By MEGAN JAMES
MIDDLEBURY — Fifth- and sixth-graders from Ripton Community School were climbing up the walls — and even across a ceiling — at Mary Hogan School on Thursday morning.
Kids packed into harnesses and helmets scaled the gym wall, which is painted like a mountain range, and pulled themselves up on platforms jutting out from the snow-capped peaks. Around the gym, others were hoisted up to the ceiling and descending down toward the floor like spiders on threads of silk.
Mary Hogan physical education teacher Mike Quinn was busy belaying a boy who dangled from the ceiling, slowly pulling himself across a rope.

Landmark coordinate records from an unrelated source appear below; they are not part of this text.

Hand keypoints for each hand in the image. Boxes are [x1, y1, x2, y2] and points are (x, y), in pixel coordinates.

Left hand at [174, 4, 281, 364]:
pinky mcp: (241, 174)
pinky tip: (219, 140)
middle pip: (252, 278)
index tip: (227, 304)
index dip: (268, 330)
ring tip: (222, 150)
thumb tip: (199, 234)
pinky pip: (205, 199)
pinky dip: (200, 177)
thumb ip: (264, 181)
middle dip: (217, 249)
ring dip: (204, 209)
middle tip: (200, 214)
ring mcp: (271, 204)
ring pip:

Quinn and guidance counselor Wes McKee started Mary Hogan’s climbing program about 16 years ago.
“We’ve been very lucky,” Quinn said, never taking his eyes off the boy suspended above him. “We have a great administration … even before (Principal) Bonnie (Bourne), they were really supportive of the program.”
The Ripton students started coming to Mary Hogan to climb about five years ago, the first year Steve Lindemann began teaching sixth grade in Ripton after previously teaching — and working with Quinn with the climbing program — at Mary Hogan.
“We couldn’t afford this up in Ripton, of course,” Lindemann said. “So I thought why couldn’t we take advantage of it, if it’s available.”
Quinn and Bourne said of course it was available, and they extended an open invitation.
Almost every year since then Lindemann brings his Ripton fifth- and sixth-graders down to Middlebury on a school bus in the morning and back to Ripton at lunchtime on an Addison County Transit Resources bus.
Each year they make two trips, giving the kids a chance to get over any fears they might have on their first visit.